Bicknell transmitted to Corcoran & Havlin on May 6, 1974, its monthly report of stock for April, 1974. The report revealed the value of stock at Middleton to be $839,000. Without Bicknell's knowledge, Havlin assigned $739,000 in value to the old warehouse and $50,000 each to the two new warehouses. He sent the report to the carrier.
A fire broke out on June 3, 1974, in one of the two new warehouses in Middleton. The fire loss to the commercial stock amounted to $103,275.91. The carrier paid Bicknell $50,000, the amount of the endorsement of April 4, 1974.
In a letter dated June 10, 1974, from Havlin to the carrier concerning Bicknell, Havlin admitted making "a technical error of judgment due to unfamiliarity with the advantage of blanket, versus specific, coverage on contents." In the same letter Havlin confessed to "an obvious element of confusion" regarding the different types of coverage.
The evidence warranted a finding that Havlin was the agent of Bicknell. Rayden Engr. Corp. v. Church, 337 Mass. 652 , 655 (1958). An agent is bound to use due care in the implementation of the agency, Previews Inc. v. Everets, 326 Mass. 333 , 335 (1950), and in carrying out instructions of the principal-client. Rayden at 660. See also Restatement (Second) of Agency Section 379(1) (1958). The nature and extent of the duty of care owed by an independent insurance agent to his client depends in part, at least, upon the degree of skill which he represents himself to possess.
"If he holds himself out to the world as possessing certain skill, or if his business is such as to carry with it an implication that he possesses particular skill in effecting insurances, as in [the] case of an insurance broker, then his principal is justified in relying upon the
knowledge which he professes to possess, and he is bound to exercise the skill and to use the knowledge which the business requires." 3 Couch, Insurance Section 25:37 at 335-336 (2d ed. 1960).
Havlin undertook to advise Bicknell and to make recommendations. It was Havlin, not Smith, who suggested "slapping" $50,000 on each building. The jury could find that this was one of many recommendations made by Havlin over a considerable period of time and that these were "special circumstances of assertion, representation and reliance" for which Havlin may be liable. Rapp v. Lester L. Burdick, Inc., 336 Mass. 438 , 442 (1957), quoted with approval in McCue v. Prudential Ins. Co. of America, 371 Mass. 659 , 661 (1976).

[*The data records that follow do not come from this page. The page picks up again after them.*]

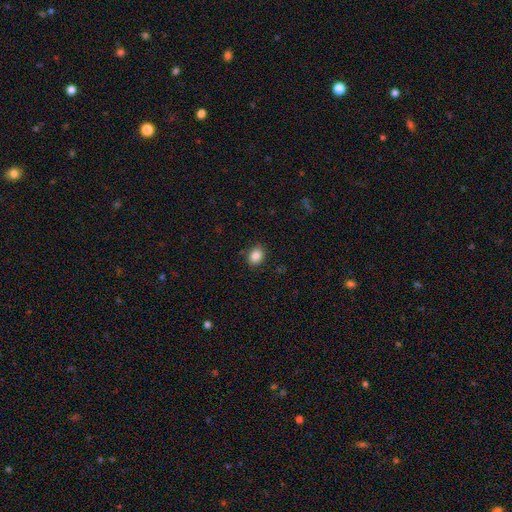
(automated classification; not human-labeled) smooth_or_featured: smooth (p=0.86) [alt: star or artifact p=0.10]
how_rounded: in between (p=0.52) [alt: round p=0.47]
merging: none (p=0.86) [alt: minor disturbance p=0.10]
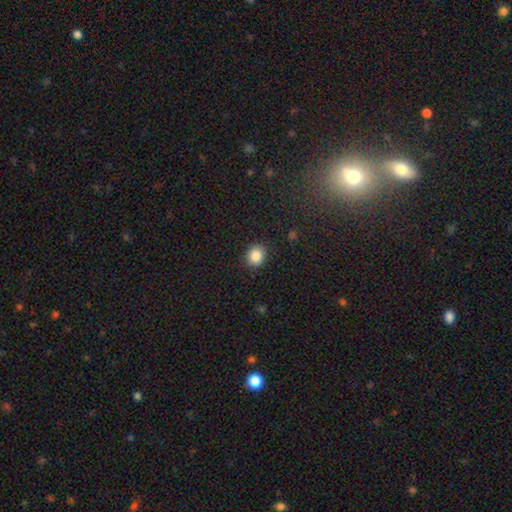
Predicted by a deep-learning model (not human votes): smooth_or_featured: smooth (p=0.87) [alt: star or artifact p=0.09]
how_rounded: round (p=0.76) [alt: in between p=0.23]
merging: none (p=0.89) [alt: minor disturbance p=0.08]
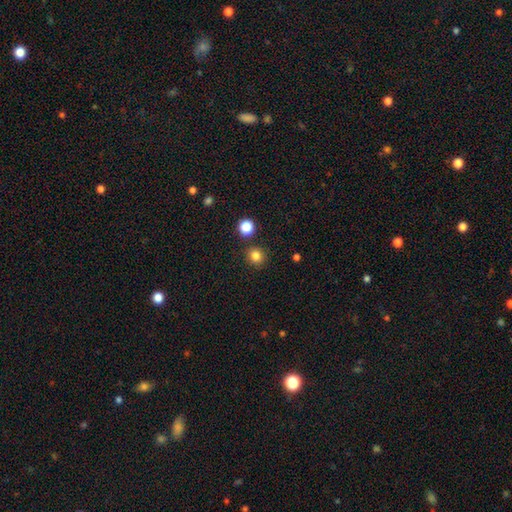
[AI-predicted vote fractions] Smooth or featured?
  - smooth: 82% *
  - star or artifact: 13%
  - featured or disk: 4%
How rounded?
  - round: 89% *
  - in between: 10%
  - cigar-shaped: 1%
Merging?
  - none: 86% *
  - minor disturbance: 7%
  - merger: 5%
  - major disturbance: 2%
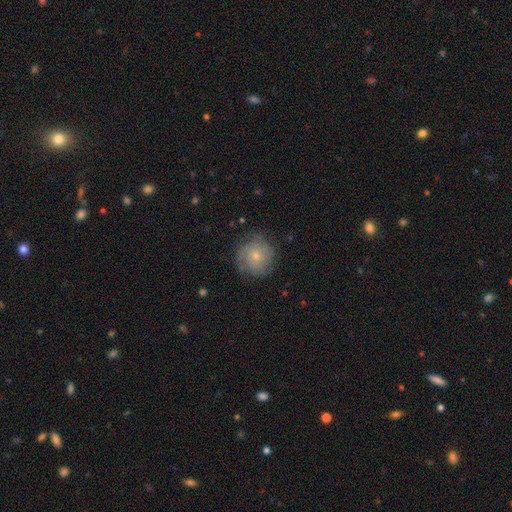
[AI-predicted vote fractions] Smooth or featured? smooth (50%)
Merging? none (71%)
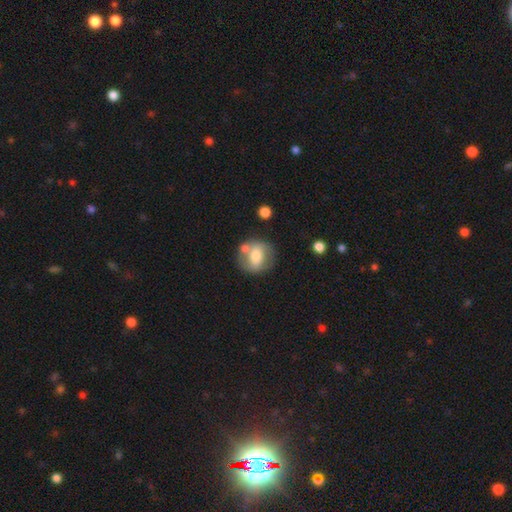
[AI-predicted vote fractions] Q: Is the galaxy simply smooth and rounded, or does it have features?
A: smooth — 52%.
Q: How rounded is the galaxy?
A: round — 78%.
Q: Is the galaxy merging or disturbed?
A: none — 63%.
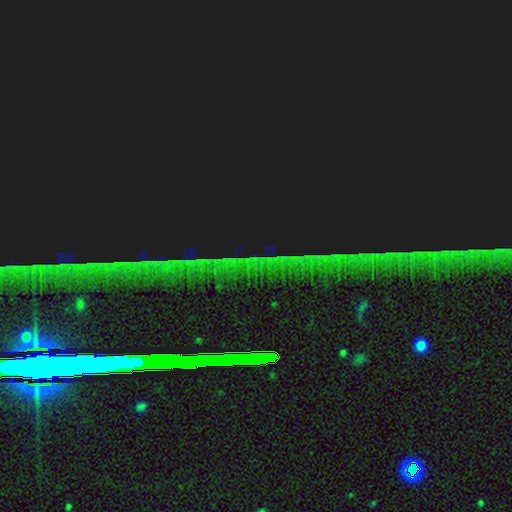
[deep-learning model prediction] The model was most divided on "smooth or featured": star or artifact: 86%, featured or disk: 8%, smooth: 7%.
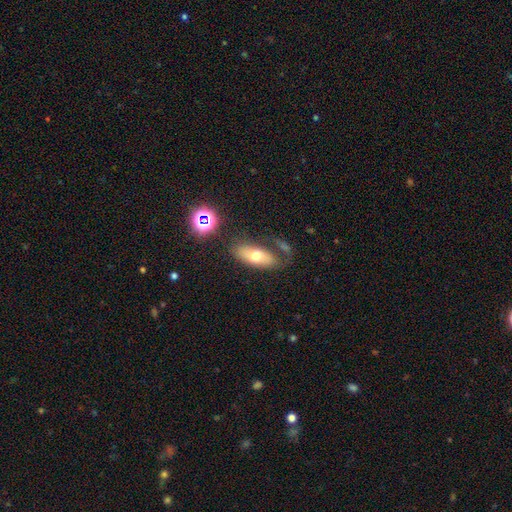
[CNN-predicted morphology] A smooth galaxy with no disk features (64%) that is in between round and cigar-shaped (82%). Merging: none (64%).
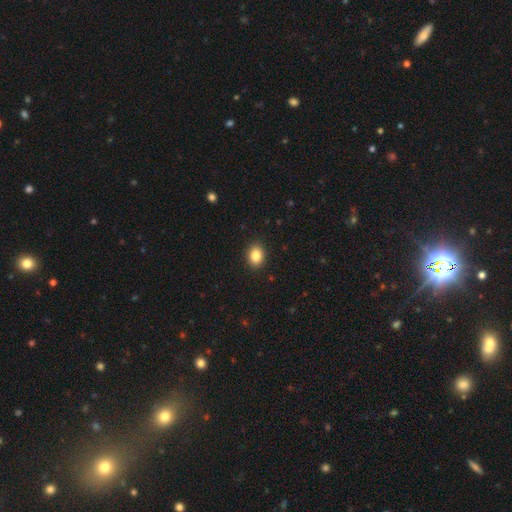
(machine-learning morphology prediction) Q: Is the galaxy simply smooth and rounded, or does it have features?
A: smooth — 85%.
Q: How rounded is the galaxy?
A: in between — 58%.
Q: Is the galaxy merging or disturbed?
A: none — 90%.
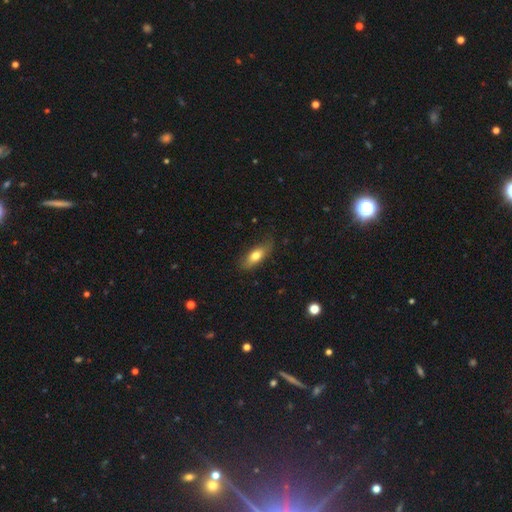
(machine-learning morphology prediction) Smooth or featured? Predicted: smooth (p=0.71). How rounded? Predicted: in between (p=0.70). Merging? Predicted: none (p=0.74).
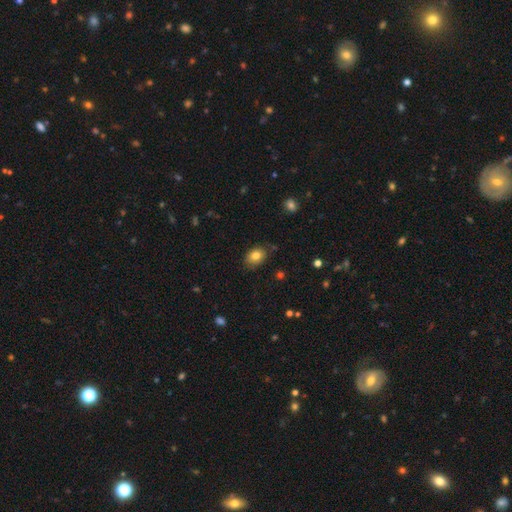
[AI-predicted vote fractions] A smooth galaxy with no disk features (81%) that is in between round and cigar-shaped (78%).

Vote fractions:
- Smooth or featured? smooth: 81% / featured or disk: 10% / star or artifact: 9%
- How rounded? in between: 78% / round: 21% / cigar-shaped: 1%
- Merging? none: 79% / minor disturbance: 16% / major disturbance: 3% / merger: 2%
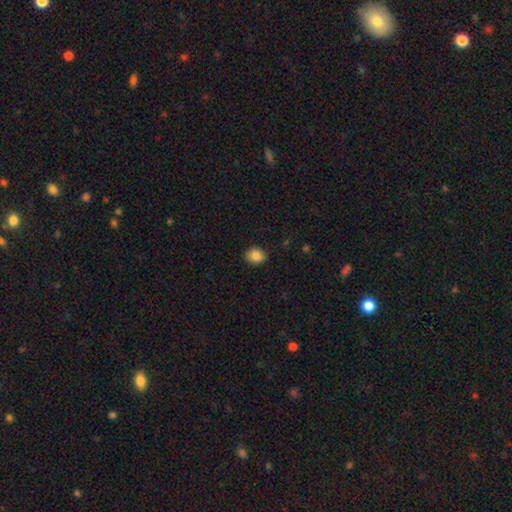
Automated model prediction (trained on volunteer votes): Smooth or featured: smooth — 86% (star or artifact — 9%)
How rounded: round — 51% (in between — 48%)
Merging: none — 89% (minor disturbance — 8%)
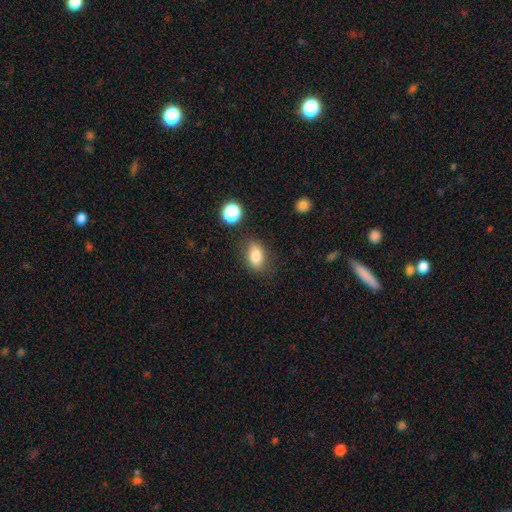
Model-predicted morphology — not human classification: Smooth or featured?
  - smooth: 82% *
  - star or artifact: 10%
  - featured or disk: 9%
How rounded?
  - in between: 83% *
  - round: 15%
  - cigar-shaped: 2%
Merging?
  - none: 80% *
  - minor disturbance: 13%
  - major disturbance: 4%
  - merger: 3%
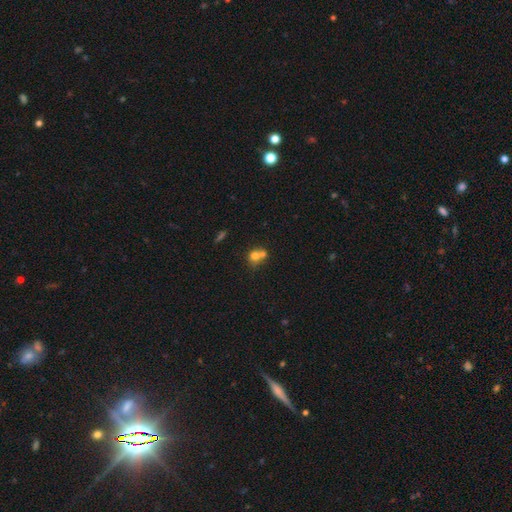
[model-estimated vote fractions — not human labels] Morphology: type=smooth (71%); roundness=round (74%); merging=merger (58%).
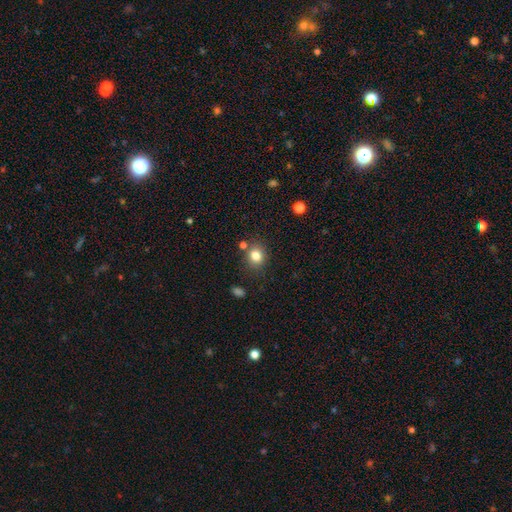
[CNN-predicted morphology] A smooth galaxy with no disk features (81%) that is round (72%). Merging: none (79%).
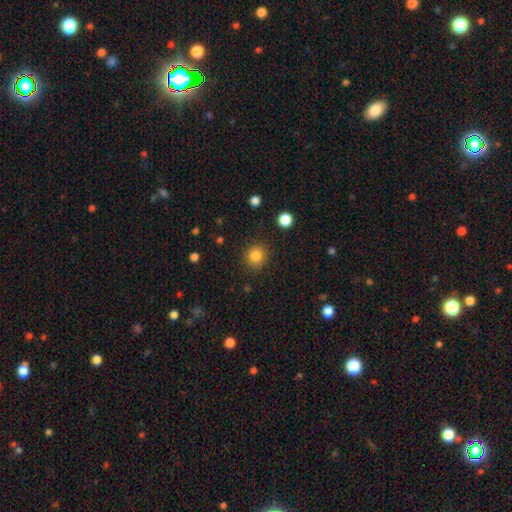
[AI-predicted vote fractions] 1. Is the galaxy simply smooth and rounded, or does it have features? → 84% smooth, 11% star or artifact, 5% featured or disk.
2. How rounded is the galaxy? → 88% round, 11% in between, 1% cigar-shaped.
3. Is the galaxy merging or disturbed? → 88% none, 8% minor disturbance, 3% major disturbance, 1% merger.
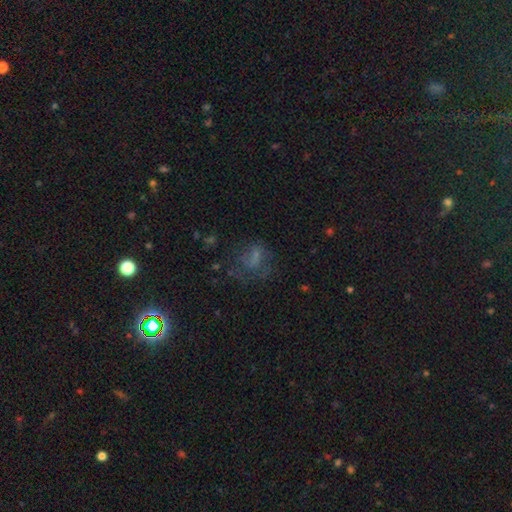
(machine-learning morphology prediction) smooth_or_featured: smooth (p=0.40) [alt: featured or disk p=0.34]
merging: none (p=0.42) [alt: major disturbance p=0.35]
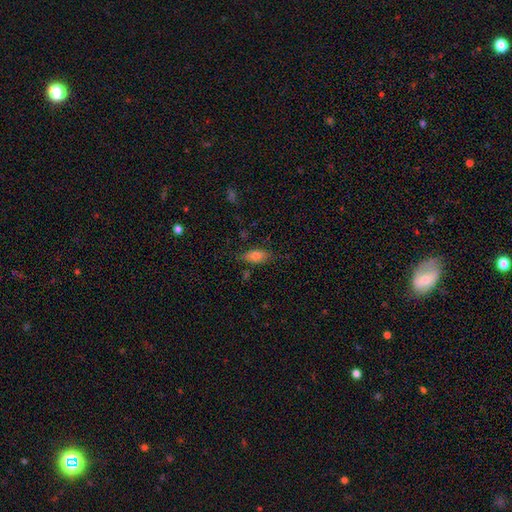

There is no merit to Havlin's argument that the issue of his failure to use due care required the introduction of expert testimony. Havlin's admission of "a technical error of judgment" was sufficient to raise an inference of negligence, see Manzoni v. Hamlin, 348 Mass. 770 (1964), and a breach of contract.
The judgment on count 2 is reversed, and judgment is to be entered for the plaintiff on the verdict returned by the jury on that count.